A trend was noted across all groups, suggesting a potential association between the temporal retina and myopia progression. Although a correlation between the nasal retina and changes in SE and AL was observed in the lower-frequency group, it is noteworthy that the RPR changes in the nasal retina were not significant across all groups. In the 7/7 group, the most effective for myopia control, a more myopic RPR or a less hyperopic RPR in the temporal retina significantly correlated with reduced myopia progression despite the concurrent presence of AL regression and SE reduction. These findings imply that alterations in the growth of one retinal region may exert influence over the growth of another.
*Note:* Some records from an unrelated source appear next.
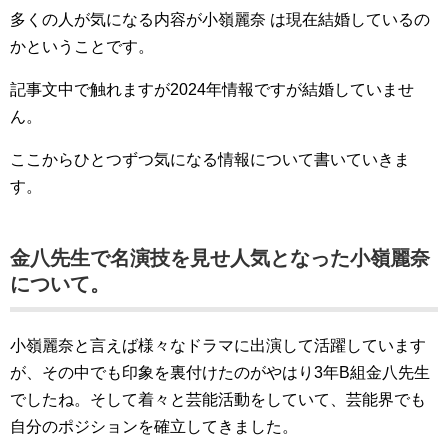
多くの人が気になる内容が小嶺麗奈 は現在結婚しているの
かということです。
記事文中で触れますが2024年情報ですが結婚していませ
ん。
ここからひとつずつ気になる情報について書いていきま
す。
金八先生で名演技を見せ人気となった小嶺麗奈
について。
小嶺麗奈と言えば様々なドラマに出演して活躍しています
が、その中でも印象を裏付けたのがやはり3年B組金八先生
でしたね。そして着々と芸能活動をしていて、芸能界でも
自分のポジションを確立してきました。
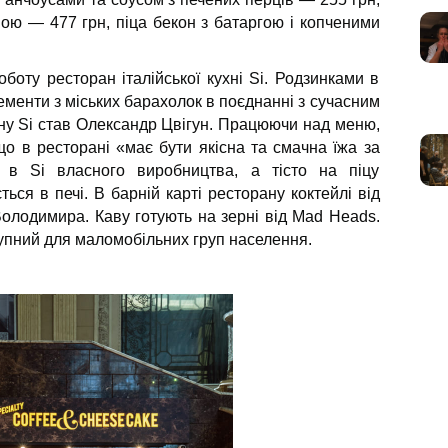
ою — 477 грн, піца бекон з батаргою і копченими
боту ресторан італійської кухні Si. Родзинками в
лементи з міських барахолок в поєднанні з сучасним
ну Si став Олександр Цвігун. Працюючи над меню,
о в ресторані «має бути якісна та смачна їжа за
 в Si власного виробництва, а тісто на піцу
ться в печі. В барній карті ресторану коктейлі від
олодимира. Каву готують на зерні від Mad Heads.
ступний для маломобільних груп населення.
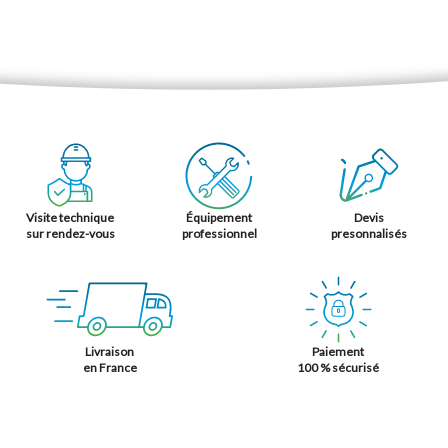
Visite technique
Équipement
Devis
sur rendez-vous
professionnel
presonnalisés
Livraison
Paiement
en France
100 % sécurisé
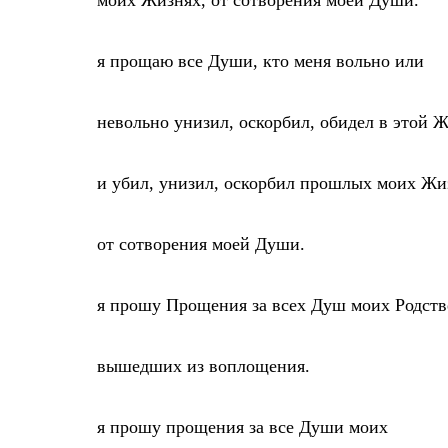
моих Жизнях, от сотворения моей Души.
я прощаю все Души, кто меня вольно или
невольно унизил, оскорбил, обидел в этой 
и убил, унизил, оскорбил прошлых моих Жи
от сотворения моей Души.
я прошу Прощения за всех Душ моих Родст
вышедших из воплощения.
я прошу прощения за все Души моих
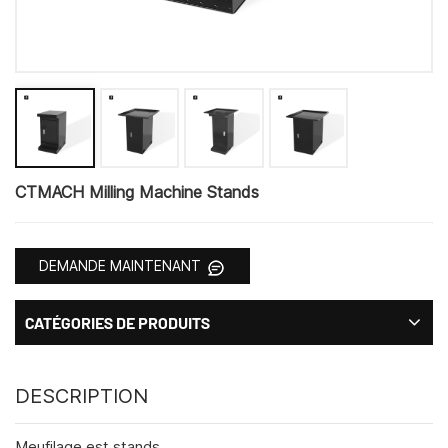
CTMACH Milling Machine Stands
DEMANDE MAINTENANT
CATÉGORIES DE PRODUITS
DESCRIPTION
Meufilage est stands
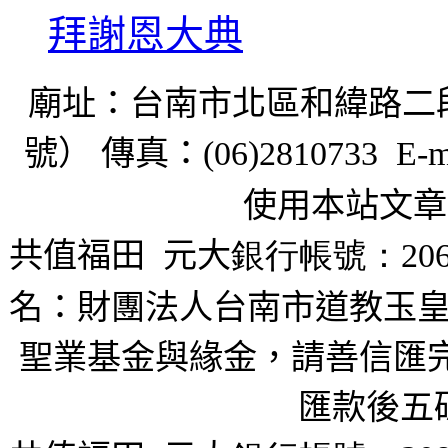
拜謝恩大典
廟址：台南市北區和緯路二
號） 傳真：
(06)2810733 E-m
使用本站文章
共值福田
元大
銀行帳號：206
名：財團法人台南市道教玉皇
聖業基金與緣金，請善信匯完
匯款後五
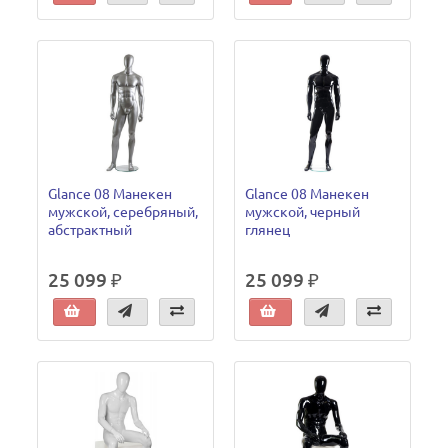
Glance 08 Манекен
Glance 08 Манекен
мужской, серебряный,
мужской, черный
абстрактный
глянец
25 099 ₽
25 099 ₽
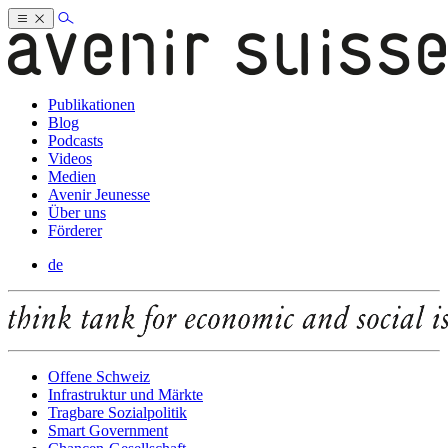
Publikationen
Blog
Podcasts
Videos
Medien
Avenir Jeunesse
Über uns
Förderer
de
Offene Schweiz
Infrastruktur und Märkte
Tragbare Sozialpolitik
Smart Government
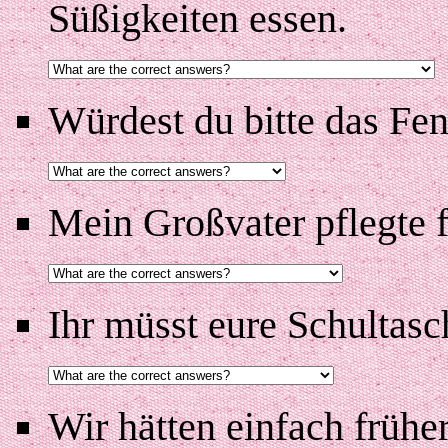
Süßigkeiten essen.
Würdest du bitte das Fen
Mein Großvater pflegte f
Ihr müsst eure Schultasc
Wir hätten einfach frühe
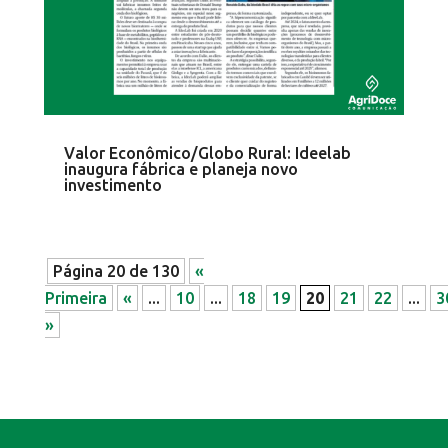
Valor Econômico/Globo Rural: Ideelab
inaugura fábrica e planeja novo
investimento
Página 20 de 130
«
Primeira
«
...
10
...
18
19
20
21
22
...
3
»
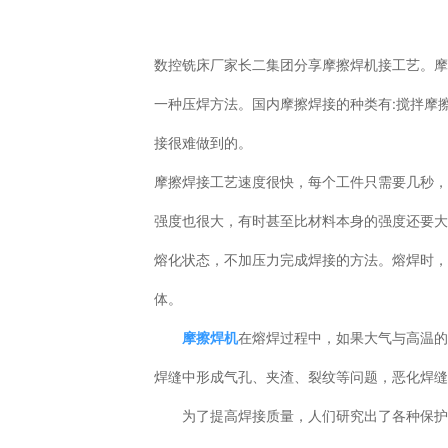
数控铣床厂家长二集团分享摩擦焊机接工艺。
一种压焊方法。国内摩擦焊接的种类有:搅拌摩
接很难做到的。
摩擦焊接工艺速度很快，每个工件只需要几秒
强度也很大，有时甚至比材料本身的强度还要
熔化状态，不加压力完成焊接的方法。熔焊时
体。
摩擦焊机
在熔焊过程中，如果大气与高温
焊缝中形成气孔、夹渣、裂纹等问题，恶化焊
为了提高焊接质量，人们研究出了各种保护方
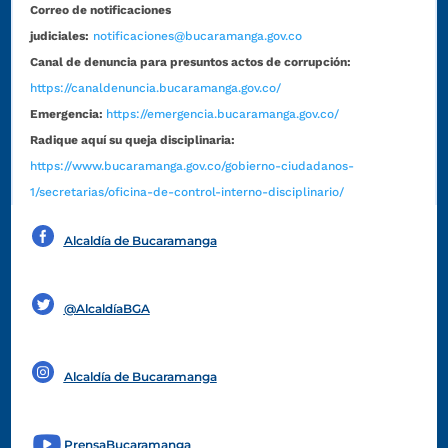
Correo de notificaciones
judiciales:
notificaciones@bucaramanga.gov.co
Canal de denuncia para presuntos actos de corrupción:
https://canaldenuncia.bucaramanga.gov.co/
Emergencia:
https://emergencia.bucaramanga.gov.co/
Radique aquí su queja disciplinaria:
https://www.bucaramanga.gov.co/gobierno-ciudadanos-
1/secretarias/oficina-de-control-interno-disciplinario/
Alcaldía de Bucaramanga
Funcionarios y contratistas
@AlcaldíaBGA
Alcaldía de Bucaramanga
PrensaBucaramanga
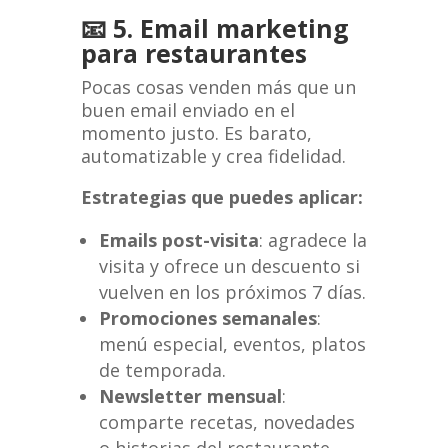
📧 5. Email marketing
para restaurantes
Pocas cosas venden más que un
buen email enviado en el
momento justo. Es barato,
automatizable y crea fidelidad.
Estrategias que puedes aplicar:
Emails post-visita
: agradece la
visita y ofrece un descuento si
vuelven en los próximos 7 días.
Promociones semanales
:
menú especial, eventos, platos
de temporada.
Newsletter mensual
:
comparte recetas, novedades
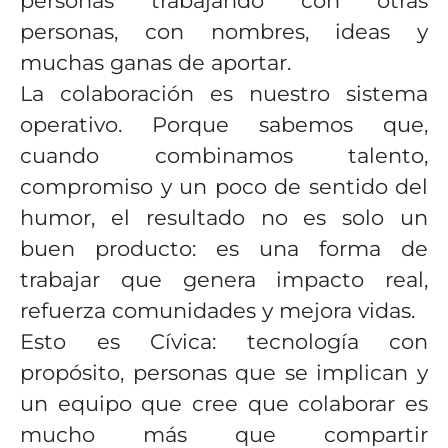
personas trabajando con otras
personas, con nombres, ideas y
muchas ganas de aportar.
La colaboración es nuestro sistema
operativo. Porque sabemos que,
cuando combinamos talento,
compromiso y un poco de sentido del
humor, el resultado no es solo un
buen producto: es una forma de
trabajar que genera impacto real,
refuerza comunidades y mejora vidas.
Esto es Cívica: tecnología con
propósito, personas que se implican y
un equipo que cree que colaborar es
mucho más que compartir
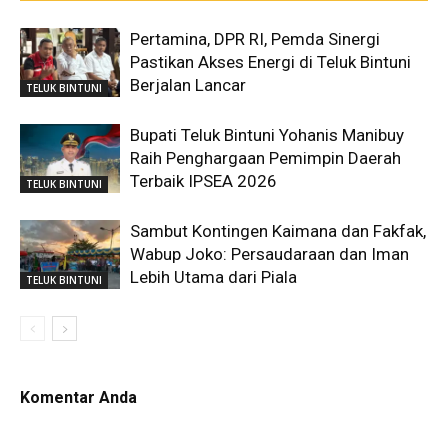
Pertamina, DPR RI, Pemda Sinergi
Pastikan Akses Energi di Teluk Bintuni
Berjalan Lancar
TELUK BINTUNI
Bupati Teluk Bintuni Yohanis Manibuy
Raih Penghargaan Pemimpin Daerah
Terbaik IPSEA 2026
TELUK BINTUNI
Sambut Kontingen Kaimana dan Fakfak,
Wabup Joko: Persaudaraan dan Iman
Lebih Utama dari Piala
TELUK BINTUNI
Komentar Anda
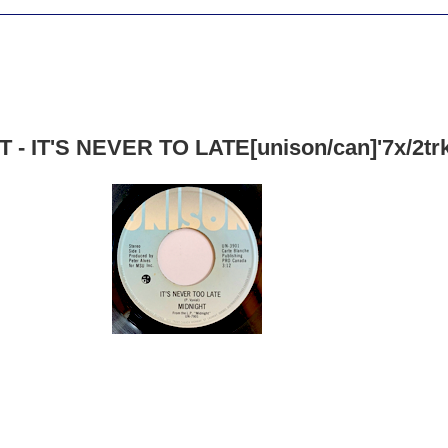
 - IT'S NEVER TO LATE[unison/can]'7x/2trks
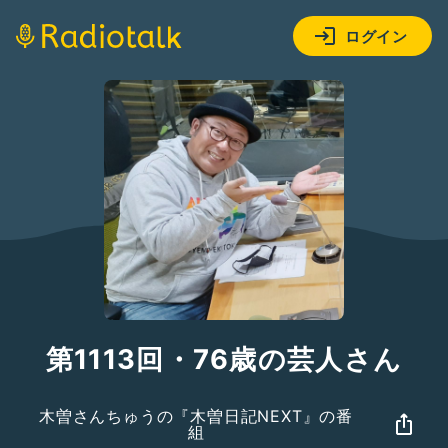
ログイン
第1113回・76歳の芸人さん
木曽さんちゅうの『木曽日記NEXT』の番
組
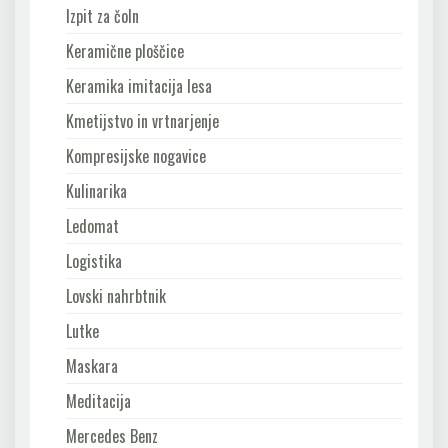
Izpit za čoln
Keramične ploščice
Keramika imitacija lesa
Kmetijstvo in vrtnarjenje
Kompresijske nogavice
Kulinarika
Ledomat
Logistika
Lovski nahrbtnik
Lutke
Maskara
Meditacija
Mercedes Benz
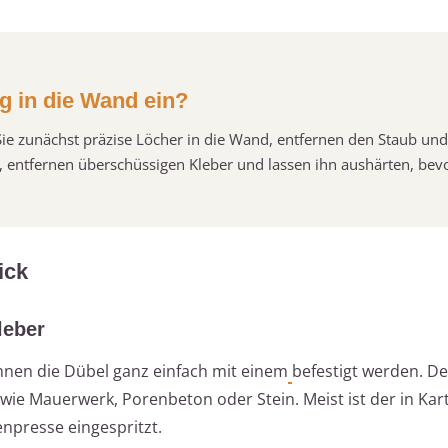
g in die Wand ein?
ie zunächst präzise Löcher in die Wand, entfernen den Staub und
, entfernen überschüssigen Kleber und lassen ihn aushärten, bevo
ick
leber
nen die Dübel ganz einfach mit einem
befestigt werden. De
n wie Mauerwerk, Porenbeton oder Stein. Meist ist der in Ka
enpresse eingespritzt.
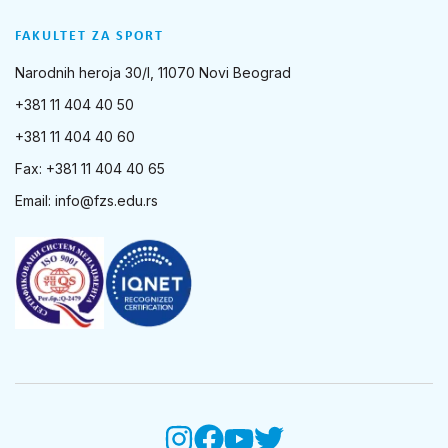
FAKULTET ZA SPORT
Narodnih heroja 30/I, 11070 Novi Beograd
+381 11 404 40 50
+381 11 404 40 60
Fax: +381 11 404 40 65
Email:
info@fzs.edu.rs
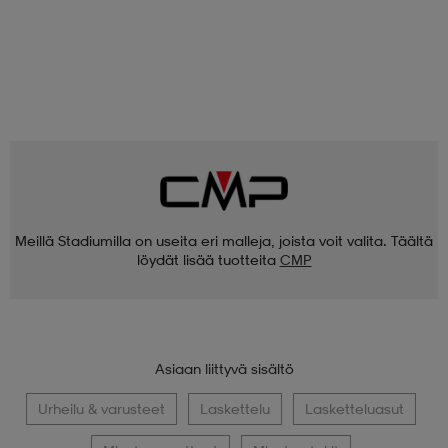
Meillä Stadiumilla on useita eri malleja, joista voit valita. Täältä
löydät lisää tuotteita
CMP
Asiaan liittyvä sisältö
Urheilu & varusteet
Laskettelu
Lasketteluasut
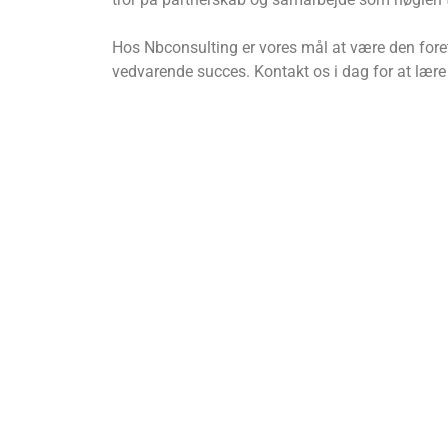
Hos Nbconsulting er vores mål at være den foret
vedvarende succes. Kontakt os i dag for at lær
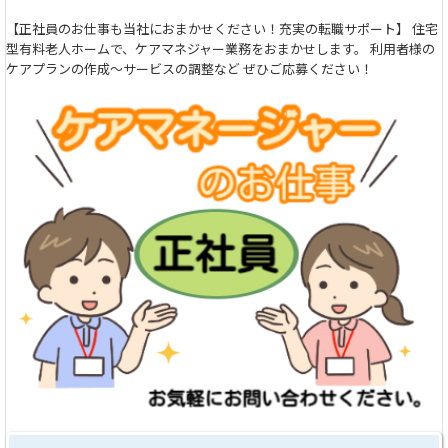
【正社員のお仕事も当社におまかせください！充実の転職サポート】 住宅
型有料老人ホームで、ケアマネジャー業務をおまかせします。 利用者様の
ケアプランの作成～サービスの調整など ぜひご応募ください！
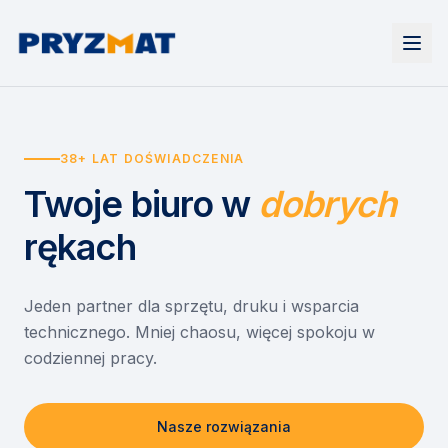
Strona główna
Tonery i tusze
38+ LAT DOŚWIADCZENIA
Urządzenia
Wynajem
Drukarki i urządzenia wielofunkcyjne
Twoje biuro
w
dobrych
EZD RP
Etykiety i identyfikacja
Wynajem drukarek
Misja szkoła
Skanery i obieg dokumentów
Wynajem urządzeń biurowych
rękach
Monitory interaktywne
Asystent druku
Serwis
Niszczarki dokumentów
Sklep
O nas
Jeden partner dla sprzętu, druku i wsparcia
technicznego. Mniej chaosu, więcej spokoju w
Kontakt
PL
/
EN
codziennej pracy.
Nasze rozwiązania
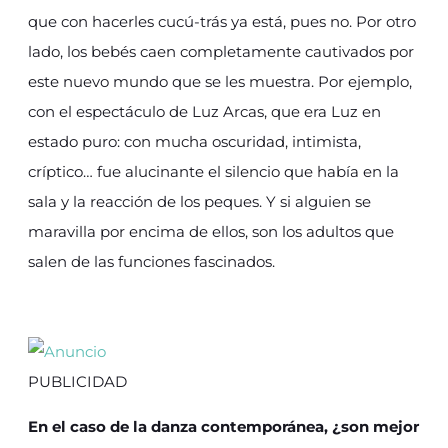
que con hacerles cucú-trás ya está, pues no. Por otro
lado, los bebés caen completamente cautivados por
este nuevo mundo que se les muestra. Por ejemplo,
con el espectáculo de Luz Arcas, que era Luz en
estado puro: con mucha oscuridad, intimista,
críptico… fue alucinante el silencio que había en la
sala y la reacción de los peques. Y si alguien se
maravilla por encima de ellos, son los adultos que
salen de las funciones fascinados.
PUBLICIDAD
En el caso de la danza contemporánea, ¿son mejor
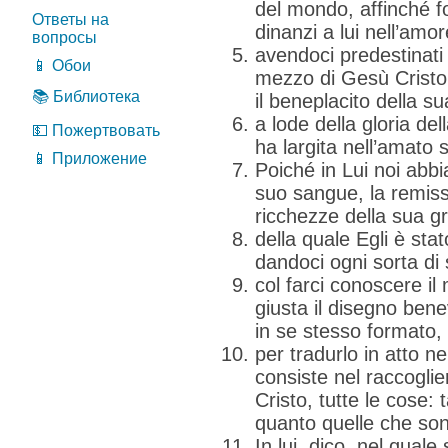
del mondo, affinché fo
Ответы на
dinanzi a lui nell’amor
вопросы
avendoci predestinati
📱 Обои
mezzo di Gesù Cristo,
📚 Библиотека
il beneplacito della su
a lode della gloria del
💵 Пожертвовать
ha largita nell’amato 
📱 Приложение
Poiché in Lui noi abb
suo sangue, la remiss
ricchezze della sua gr
della quale Egli è sta
dandoci ogni sorta di 
col farci conoscere il
giusta il disegno bene
in se stesso formato,
per tradurlo in atto n
consiste nel raccoglie
Cristo, tutte le cose: 
quanto quelle che son
In lui, dico, nel quale 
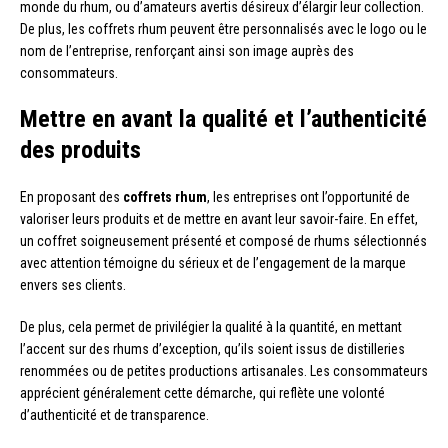
monde du rhum, ou d’amateurs avertis désireux d’élargir leur collection.
De plus, les coffrets rhum peuvent être personnalisés avec le logo ou le
nom de l’entreprise, renforçant ainsi son image auprès des
consommateurs.
Mettre en avant la qualité et l’authenticité
des produits
En proposant des
coffrets rhum
, les entreprises ont l’opportunité de
valoriser leurs produits et de mettre en avant leur savoir-faire. En effet,
un coffret soigneusement présenté et composé de rhums sélectionnés
avec attention témoigne du sérieux et de l’engagement de la marque
envers ses clients.
De plus, cela permet de privilégier la qualité à la quantité, en mettant
l’accent sur des rhums d’exception, qu’ils soient issus de distilleries
renommées ou de petites productions artisanales. Les consommateurs
apprécient généralement cette démarche, qui reflète une volonté
d’authenticité et de transparence.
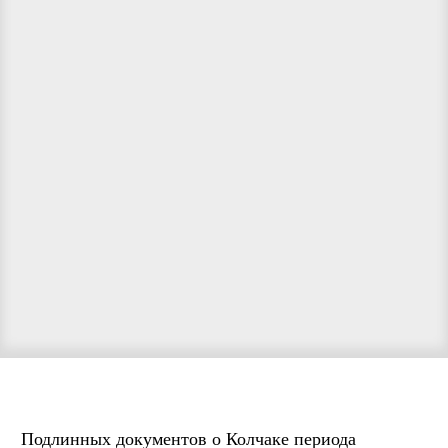
Подлинных документов о Колчаке периода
Lin et al. indicated relative myopic defocus in the superior retina as a predictor of central myopia shift in emmetropic children [37]. Myopic children undergoing orthokeratology with temporal lens decentration exhibited better myopia control, with myopic defocus significantly increasing in the temporal retina [22]. Animal experiments indicated that, in terms of decoding optical input for growth, the area of the retina exposed to optical signals may be critical in determining eye growth [38]. In general, it is unlikely for ocular growth to bring the image simultaneously into focus across the full field. Ocular elongation may rely on a weighted average of defocus signals from various parts of the retina or retinal visual signaling [39]. The BLINK study suggests that wearing multifocal contact lenses with a + 2.50 D addition can reverse the increase in retinal steepness induced by single-vision lenses, indicating that optical myopia therapy may involve spatial integration or mechanisms beyond local defocus [31]. This study suggests a potential correlation between defocus in the temporal retinal region and myopia progression, further confirmation of this hypothesis is required.

Our investigation on peripheral defocus and atropine not only reaffirms the changes in defocus observed in previous studies following atropine administration but also elucidates variations in defocus changes under different dosing regimens. The implications of this study are crucial for ophthalmologists and patient education, highlighting the importance of daily dosage and the necessity for compliance. We propose integrating changes in peripheral defocus assessments with atropine in clinical practice to evaluate or predict myopia control outcomes. The study's limitation lies in the absence of a placebo control group and the lack of cycloplegia in PR. Additionally, the once-daily group, commonly used clinically, was designated as the reference group. Further investigation into the relationship between peripheral defocus and myopia progression after longer-term atropine eyedrops usage in a larger sample of children is therefore warranted.

Conclusions

0.05% atropine eyedrops effectively inhibit myopia progression in a frequency-dependent manner. Importantly, the once-daily group showed the slowest myopia progression but exhibited more myopic shifts in RPR. Additionally, RPR in the temporal retina was related to myopia progression in all groups.